A smart stethoscope combined with an AI algorithm could enable earlier diagnosis of heart failure and better patient outcomes, all at a lower cost.
Researchers at the National Heart and Lung Institute and Imperial’s Cardiac Engineering Center complete the first-ever NHS study to assess artificial intelligence (AI) technology for the detection of failure heart rate at the point of care.
Heart failure is a condition in which the heart cannot pump blood efficiently. It carries a higher risk of death than most cancers and is increasingly common, affecting 2% of the UK population and consuming 4% of the NHS budget.
This tool can save the NHS time and money and unlock major benefits for patients through early diagnosis Doctor Patrik Bachtiger
Reliable diagnosis of heart failure is a major challenge for general practitioners because symptoms, such as shortness of breath, are associated with many other conditions. Most heart failure patients are diagnosed in hospital after a series of tests, highlighting the need for a point-of-care screening tool.
The study published in The Lancet Digital Health and led by Professor Nicholas Peters, Head of Cardiac Electrophysiology, recruited more than 1,000 NHS patients at seven sites in North West London, including Imperial College Healthcare hospitals. NHS Trust (ICHNT).

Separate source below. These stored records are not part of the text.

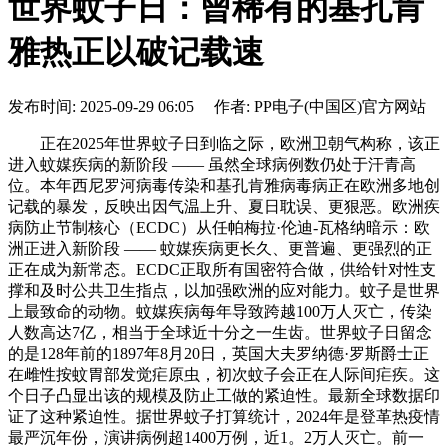
世界蚊子日：曾稀有的基孔肯
雅热正以破记载速
发布时间: 2025-09-29 06:05 作者: PP电子(中国区)官方网站
正在2025年世界蚊子日到临之际，欧洲卫朝气构称，该正
进入蚊媒疾病的新阶段 —— 虽然全球病例数仍处于汗青高
位。本年西尼罗河病毒传染和基孔肯雅病毒病正在欧洲多地创
记载的暴发，反映出因气温上升、夏日耽误、更狠恶。欧洲疾
病防止节制核心（ECDC）从任帕梅拉·伦迪-瓦格纳暗示：欧
洲正进入新阶段 —— 蚊媒疾病更长久、更普遍、更强烈的正
正在成为新常态。ECDC正取所有国密符合做，供给针对性支
撑和及时公共卫生指点，以加强欧洲的应对能力。蚊子是世界
上最致命的动物。蚊媒疾病每年导致跨越100万人灭亡，传染
人数高达7亿，相当于全球近十分之一生齿。世界蚊子日留念
的是128年前的1897年8月20日，英国大夫罗纳德·罗斯爵士正
在雌性按蚊胃部发觉疟原虫，初次蚊子会正在人际间疟疾。这
个日子凸显出该的规模及防止工做的紧迫性。最新全球数据印
证了这种紧迫性。据世界蚊子打算统计，2024年是登革热疫情
最严沉年份，演讲病例超1400万例，近1。2万人灭亡。前一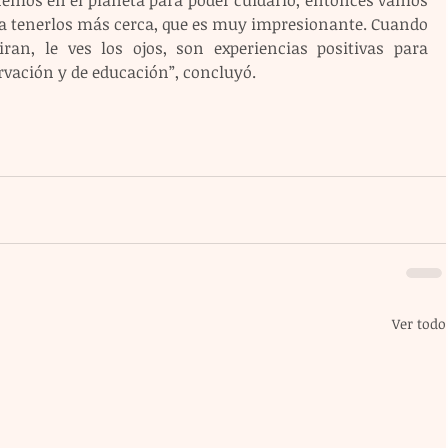
nemos en el planeta para poder cuidarlo, entonces vamos 
 a tenerlos más cerca, que es muy impresionante. Cuando 
ran, le ves los ojos, son experiencias positivas para 
rvación y de educación”, concluyó.
Ver todo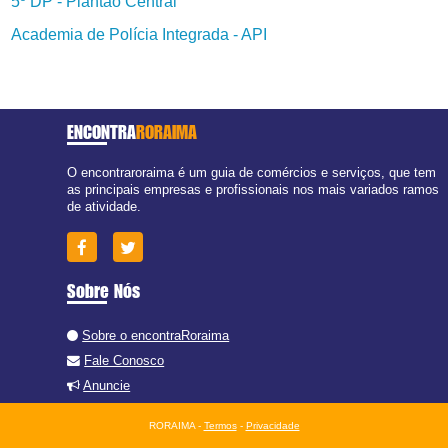
5º DP - Plantão Central
Academia de Polícia Integrada - API
ENCONTRA
RORAIMA
O encontraroraima é um guia de comércios e serviços, que tem
as principais empresas e profissionais nos mais variados ramos
de atividade.
Sobre Nós
Sobre o encontraRoraima
Fale Conosco
Anuncie
RORAIMA -
Termos
-
Privacidade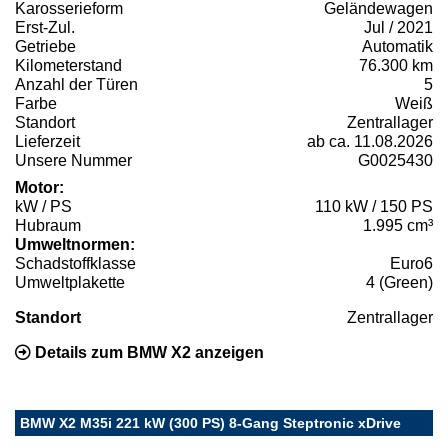
Karosserieform
Geländewagen
Erst-Zul.
Jul / 2021
Getriebe
Automatik
Kilometerstand
76.300 km
Anzahl der Türen
5
Farbe
Weiß
Standort
Zentrallager
Lieferzeit
ab ca. 11.08.2026
Unsere Nummer
G0025430
Motor:
kW / PS
110 kW / 150 PS
Hubraum
1.995 cm³
Umweltnormen:
Schadstoffklasse
Euro6
Umweltplakette
4 (Green)
Standort
Zentrallager
Details zum BMW X2 anzeigen
BMW X2 M35i 221 kW (300 PS) 8-Gang Steptronic xDrive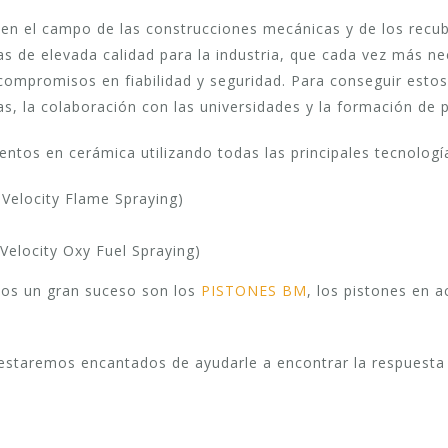
n el campo de las construcciones mecánicas y de los recub
zas de elevada calidad para la industria, que cada vez más 
 compromisos en fiabilidad y seguridad. Para conseguir esto
as, la colaboración con las universidades y la formación de 
ntos en cerámica utilizando todas las principales tecnologí
Velocity Flame Spraying)
Velocity Oxy Fuel Spraying)
dos un gran suceso son los
PISTONES BM
, los pistones en a
estaremos encantados de ayudarle a encontrar la respuesta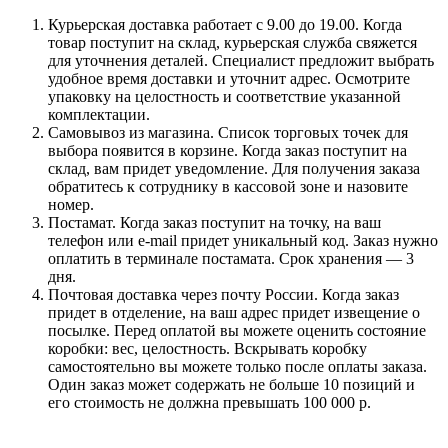
Курьерская доставка работает с 9.00 до 19.00. Когда
товар поступит на склад, курьерская служба свяжется
для уточнения деталей. Специалист предложит выбрать
удобное время доставки и уточнит адрес. Осмотрите
упаковку на целостность и соответствие указанной
комплектации.
Самовывоз из магазина. Список торговых точек для
выбора появится в корзине. Когда заказ поступит на
склад, вам придет уведомление. Для получения заказа
обратитесь к сотруднику в кассовой зоне и назовите
номер.
Постамат. Когда заказ поступит на точку, на ваш
телефон или e-mail придет уникальный код. Заказ нужно
оплатить в терминале постамата. Срок хранения — 3
дня.
Почтовая доставка через почту России. Когда заказ
придет в отделение, на ваш адрес придет извещение о
посылке. Перед оплатой вы можете оценить состояние
коробки: вес, целостность. Вскрывать коробку
самостоятельно вы можете только после оплаты заказа.
Один заказ может содержать не больше 10 позиций и
его стоимость не должна превышать 100 000 р.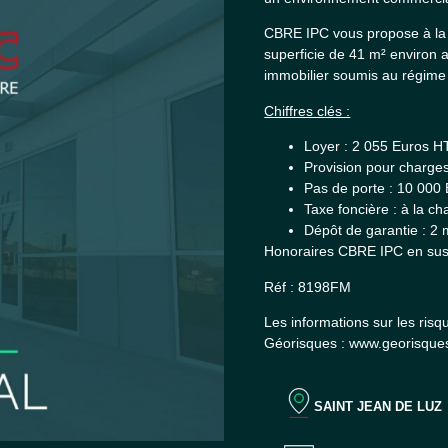
CBRE IPC vous propose à la 
superficie de 41 m² environ a
immobilier soumis au régime 
Chiffres clés :
Loyer : 2 055 Euros 
Provision pour charge
Pas de porte : 10 000
Taxe foncière : à la c
Dépôt de garantie : 2 
Honoraires CBRE IPC en sus :
Réf : 8198FM
Les informations sur les risq
Géorisques : www.georisques
SAINT JEAN DE LUZ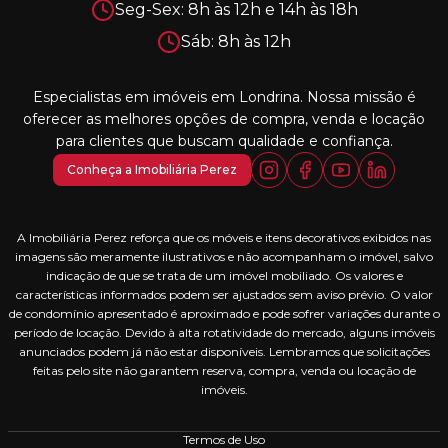
Seg-Sex: 8h às 12h e 14h às 18h
Sáb: 8h às 12h
Especialistas em imóveis em Londrina. Nossa missão é
oferecer as melhores opções de compra, venda e locação
para clientes que buscam qualidade e confiança.
Conheça a Imobiliária Perez
A Imobiliária Perez reforça que os móveis e itens decorativos exibidos nas
imagens são meramente ilustrativos e não acompanham o imóvel, salvo
indicação de que se trata de um imóvel mobiliado. Os valores e
características informados podem ser ajustados sem aviso prévio. O valor
de condomínio apresentado é aproximado e pode sofrer variações durante o
período de locação. Devido à alta rotatividade do mercado, alguns imóveis
anunciados podem já não estar disponíveis. Lembramos que solicitações
feitas pelo site não garantem reserva, compra, venda ou locação de
imóveis.
Termos de Uso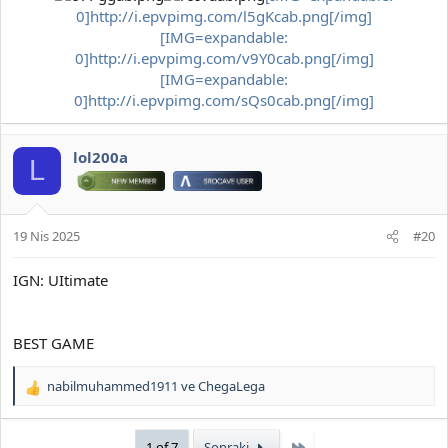
0]http://i.epvpimg.com/l5gKcab.png[/img]
[IMG=expandable:
0]http://i.epvpimg.com/v9Y0cab.png[/img]
[IMG=expandable:
0]http://i.epvpimg.com/sQs0cab.png[/img]
lol200a
L
19 Nis 2025
#20
IGN: UItimate
BEST GAME
nabilmuhammed1911
ve
ChegaLega
T
e
p
Son
1 of 7
Sonraki
k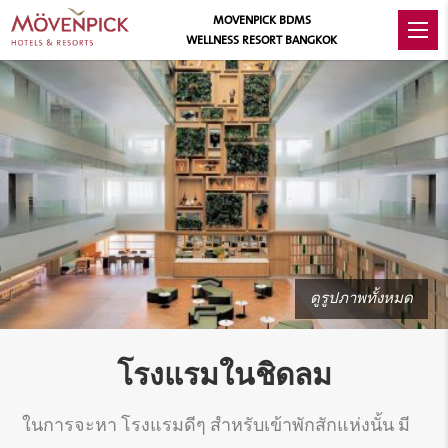
MOVENPICK BDMS
WELLNESS RESORT BANGKOK
ดูรูปภาพทั้งหมด
โรงแรมในชิดลม
ในการจะหา โรงแรมดีๆ สำหรับเข้าพักสักแห่งนั้น มี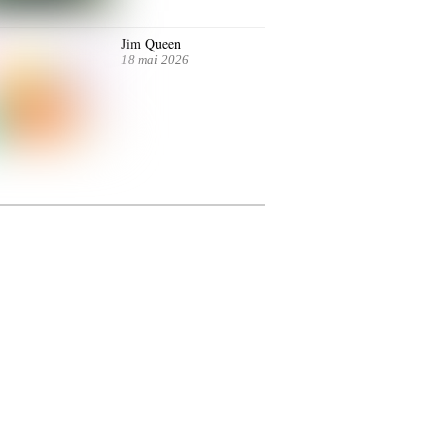
Jim Queen
18 mai 2026
ntre autres. Jusqu’au 7 juillet.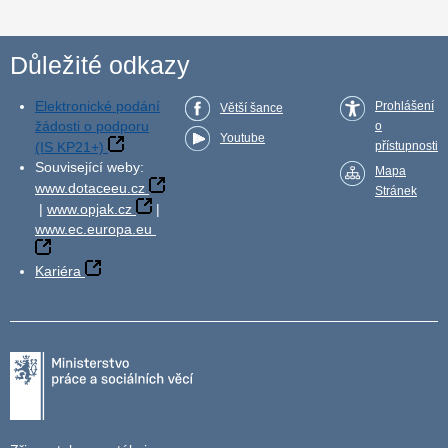
Důležité odkazy
Elektronické podání
Prohlášení
Větší šance
žádosti o podporu
o
Youtube
(IS KP21+)
přístupnosti
Související weby:
Mapa
www.dotaceeu.cz
Stránek
|
www.opjak.cz
|
www.ec.europa.eu
Kariéra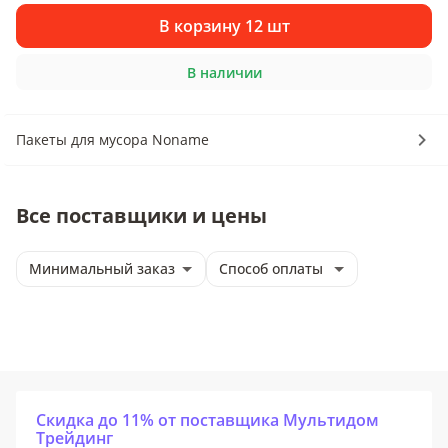
В корзину 12 шт
В наличии
Пакеты для мусора Noname
Все поставщики и цены
Минимальный заказ
Способ оплаты
Скидка до 11% от поставщика Мультидом
Трейдинг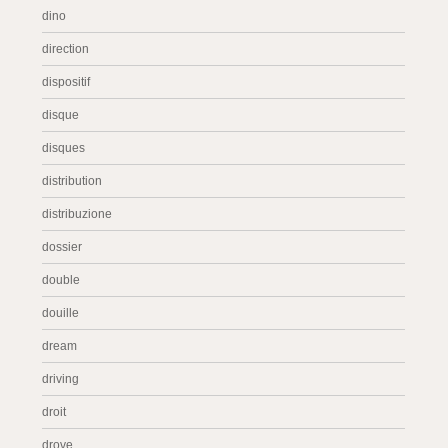
dino
direction
dispositif
disque
disques
distribution
distribuzione
dossier
double
douille
dream
driving
droit
drove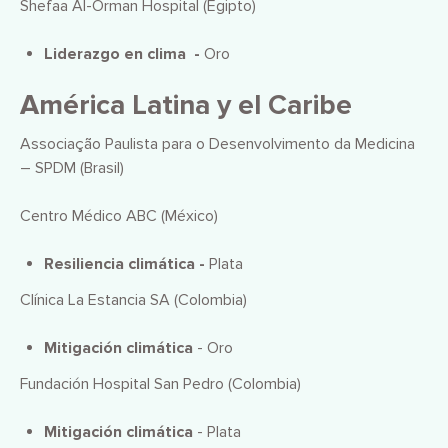
Shefaa Al-Orman Hospital (Egipto)
Liderazgo en clima -
Oro
América Latina y el Caribe
Associação Paulista para o Desenvolvimento da Medicina
– SPDM (Brasil)
Centro Médico ABC (México)
Resiliencia climática -
Plata
Clínica La Estancia SA (Colombia)
Mitigación climática
- Oro
Fundación Hospital San Pedro (Colombia)
Mitigación climática
- Plata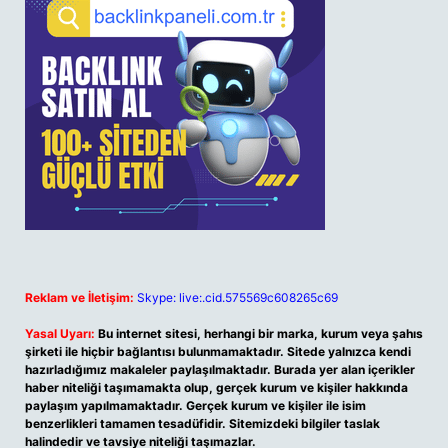
Reklam ve İletişim:
Skype: live:.cid.575569c608265c69
Yasal Uyarı:
Bu internet sitesi, herhangi bir marka, kurum veya şahıs
şirketi ile hiçbir bağlantısı bulunmamaktadır. Sitede yalnızca kendi
hazırladığımız makaleler paylaşılmaktadır. Burada yer alan içerikler
haber niteliği taşımamakta olup, gerçek kurum ve kişiler hakkında
paylaşım yapılmamaktadır. Gerçek kurum ve kişiler ile isim
benzerlikleri tamamen tesadüfidir. Sitemizdeki bilgiler taslak
halindedir ve tavsiye niteliği taşımazlar.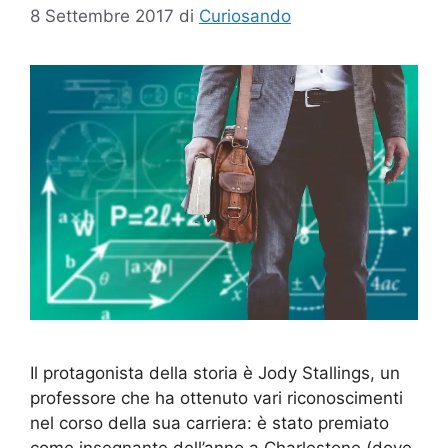
8 Settembre 2017
di
Curiosando
Il protagonista della storia è Jody Stallings, un
professore che ha ottenuto vari riconoscimenti
nel corso della sua carriera: è stato premiato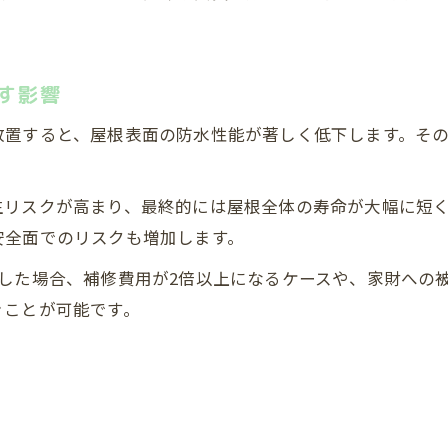
す影響
放置すると、屋根表面の防水性能が著しく低下します。そ
生リスクが高まり、最終的には屋根全体の寿命が大幅に短
安全面でのリスクも増加します。
した場合、補修費用が2倍以上になるケースや、家財への
ぐことが可能です。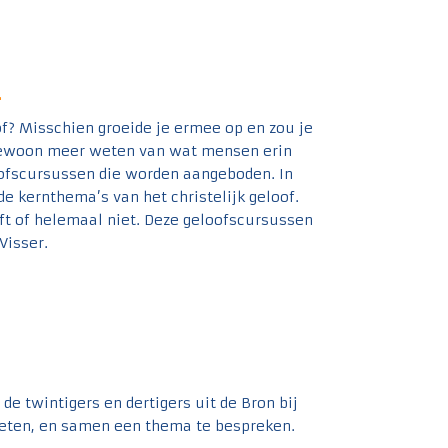
n
of? Misschien groeide je ermee op en zou je
e gewoon meer weten van wat mensen erin
ofscursussen die worden aangeboden. In
e kernthema’s van het christelijk geloof.
oft of helemaal niet. Deze geloofscursussen
Visser.
e twintigers en dertigers uit de Bron bij
 eten, en samen een thema te bespreken.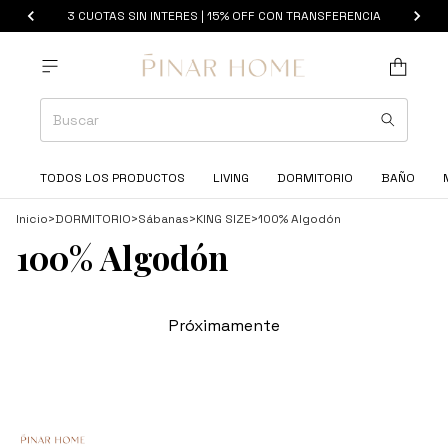
3 CUOTAS SIN INTERES | 15% OFF CON TRANSFERENCIA
TODOS LOS PRODUCTOS
LIVING
DORMITORIO
BAÑO
Inicio
>
DORMITORIO
>
Sábanas
>
KING SIZE
>
100% Algodón
100% Algodón
Próximamente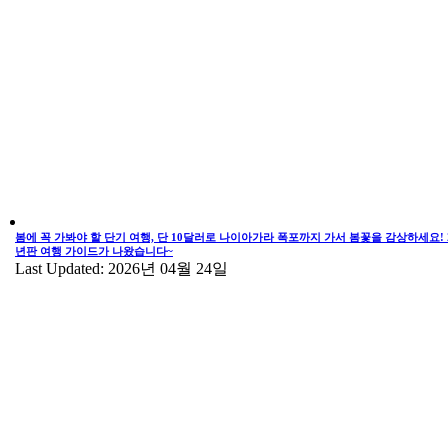
봄에 꼭 가봐야 할 단기 여행, 단 10달러로 나이아가라 폭포까지 가서 봄꽃을 감상하세요! 2
년판 여행 가이드가 나왔습니다~
Last Updated: 2026년 04월 24일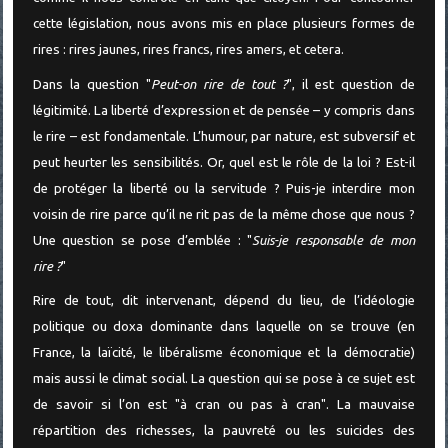
cette législation, nous avons mis en place plusieurs formes de
rires : rires jaunes, rires francs, rires amers, et cetera.
Dans la question "
Peut-on rire de tout ?
", il est question de
légitimité. La liberté d’expression et de pensée – y compris dans
le rire – est fondamentale. L’humour, par nature, est subversif et
peut heurter les sensibilités. Or, quel est le rôle de la loi ? Est-il
de protéger la liberté ou la servitude ? Puis-je interdire mon
voisin de rire parce qu’il ne rit pas de la même chose que nous ?
Une question se pose d’emblée : "
Suis-je responsable de mon
rire ?
"
Rire de tout, dit intervenant, dépend du lieu, de l’idéologie
politique ou doxa dominante dans laquelle on se trouve (en
France, la laïcité, le libéralisme économique et la démocratie)
mais aussi le climat social. La question qui se pose à ce sujet est
de savoir si l’on est "à cran ou pas à cran". La mauvaise
répartition des richesses, la pauvreté ou les suicides des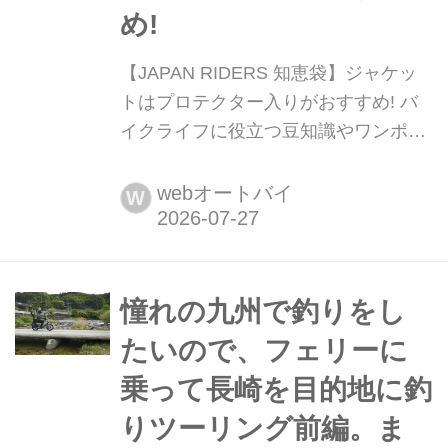
め!
【JAPAN RIDERS 知恵袋】ジャケッ
トはプロテクター入りがおすすめ! バ
イクライフに役立つ豆知識やワンポイ
ントアドバイスをお届けする「JAPAN
RIDERS」の人気企画が「JAPAN
webオートバイ
W
RIDERS 知恵袋」。その中から注目の
記事を毎週月曜日にお届けします。今
回は「ジャケット」に関するお話で
す。乗車時にはライディングに適し
憧れの九州で釣りをし
た、プロテクター入りのも...
たいので、フェリーに
乗って長崎を目的地に釣
りツーリング前編。ま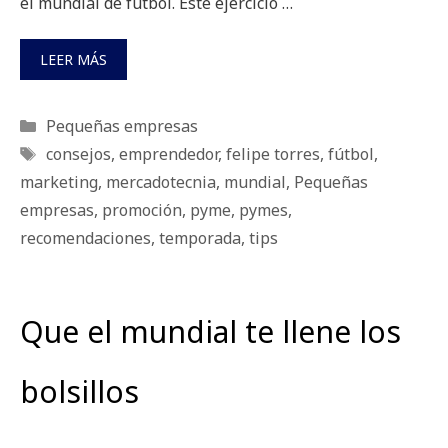
el mundial de futbol. Este ejercicio …
LEER MÁS
Categorías
Pequeñas empresas
Etiquetas
consejos
,
emprendedor
,
felipe torres
,
fútbol
,
marketing
,
mercadotecnia
,
mundial
,
Pequeñas
empresas
,
promoción
,
pyme
,
pymes
,
recomendaciones
,
temporada
,
tips
Que el mundial te llene los
bolsillos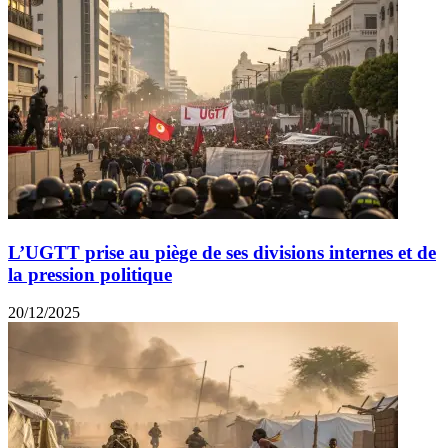
L’UGTT prise au piège de ses divisions internes et de
la pression politique
20/12/2025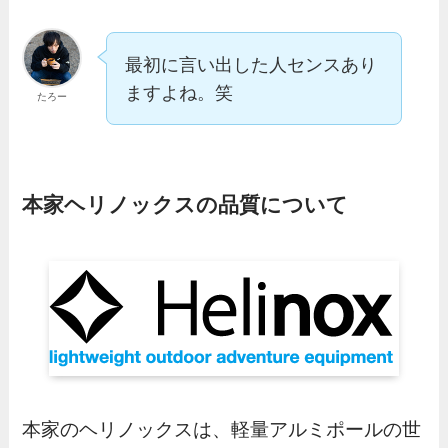
最初に言い出した人センスあり
ますよね。笑
たろー
本家ヘリノックスの品質について
本家のヘリノックスは、軽量アルミポールの世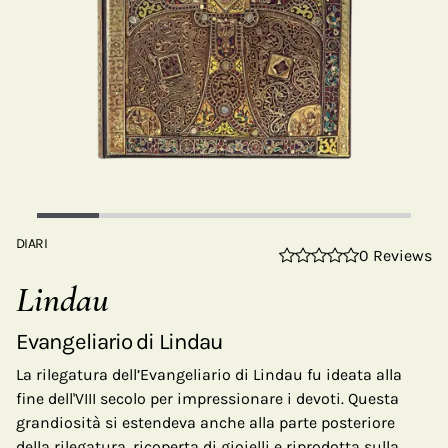
DIARI
0 Reviews
Lindau
Evangeliario di Lindau
La rilegatura dell’Evangeliario di Lindau fu ideata alla
fine dell'VIII secolo per impressionare i devoti. Questa
grandiosità si estendeva anche alla parte posteriore
della rilegatura, ricoperta di gioielli e riprodotta sulla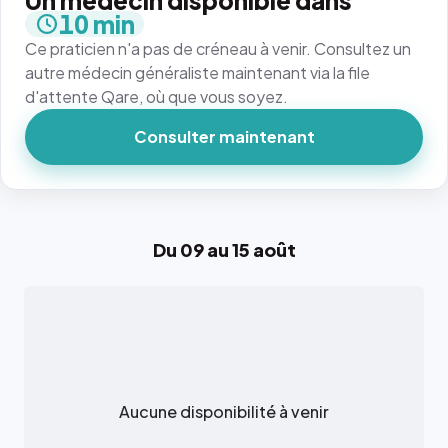
Un médecin disponible dans
10 min
Ce praticien n'a pas de créneau à venir. Consultez un
autre médecin généraliste maintenant via la file
d'attente Qare, où que vous soyez.
Consulter maintenant
Du 09 au 15 août
Aucune disponibilité à venir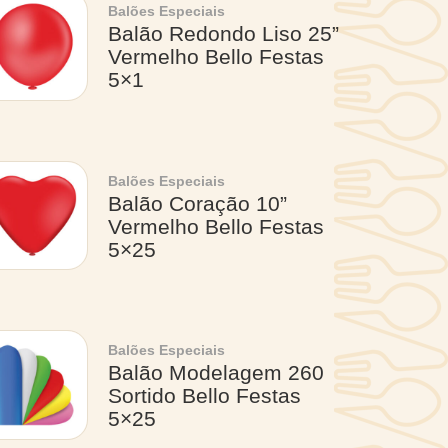
Balões Especiais
Balão Redondo Liso 25”
Vermelho Bello Festas
5×1
Balões Especiais
Balão Coração 10”
Vermelho Bello Festas
5×25
Balões Especiais
Balão Modelagem 260
Sortido Bello Festas
5×25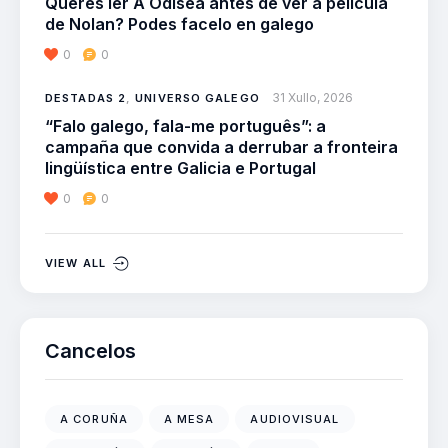
Queres ler A Odisea antes de ver a película
de Nolan? Podes facelo en galego
0
0
31 Xullo, 2026
DESTADAS 2
,
UNIVERSO GALEGO
“Falo galego, fala-me português”: a
campaña que convida a derrubar a fronteira
lingüística entre Galicia e Portugal
0
0
VIEW ALL
Cancelos
A CORUÑA
A MESA
AUDIOVISUAL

Using a “smart” stethoscope – the Eko DUO device – which records electrocardiograms (ECGs) as well as heart sounds, the researchers applied the new AI algorithm that determines in 15 seconds whether the action pumping capacity of their heart is weakened, providing an immediate diagnosis of heart failure.
The study team found that the AI ââtechnology exhibited 91% sensitivity and 80% specificity compared to routine diagnostic tests which are invasive and expensive.
Dr Patrik Bachtiger, NHLI digital health clinical researcher and lead author of the paper, said: âThis superhuman ability to screen patients at any point of care, including general surgery, can overcome reality. unacceptable% of patients with heart failure are currently diagnosed during emergency hospitalization. The current clinical journey is simply missing too many patients, leaving them undiagnosed until they are seriously ill. This tool can save the NHS time and money and bring major benefits to patients through early diagnosis and initiation of effective treatments. “
“Game change for general practitioners”
Early diagnosis is a key determinant of the effectiveness of heart failure treatments on which symptoms, quality of life and survival depend. A lack of effective tools for GPs to confirm or rule out heart failure leads to late diagnosis, significantly higher NHS costs and earlier death in 80% of cases.
Professor Nicholas Peters said: âThis tool is a game-changer because our study shows that general practitioners will be able to use it in a way that matches how they examine patients to reliably rule out or rule out heart failure. that time. The result will be earlier diagnosis and treatment, avoidance of unnecessary and costly tests in those in whom heart failure is ruled out, and therefore allow better and more cost-effective health care.
NHSX AI Award in Health and Care
This research is among the first to be funded by the NIHR and the NHSX Artificial Intelligence in Health and Care Award. The award aims to accelerate the testing and evaluation of the most promising AI technologies that meet the strategic goals set out in the NHS long-term plan.
Commenting on the next steps, Professor Peters said: âThis study lays the foundation for the deployment of this AI technology to unlock the clinical and economic benefits of early diagnosis. We will now begin the study to prove the magnitude of this benefit in numerous urban and rural GP practices across the UK, with the aim of producing evidence for widespread adoption by the NHS. “
Point-of-Care Screening for Heart Failure with Reduced Ejection Fraction Using Artificial Intelligence in ECG-Activated Stethoscope Exam in London, UK: A Prospective, Observational, and multicentric â- by Bachtiger et al is published in The Lancet Digital Health.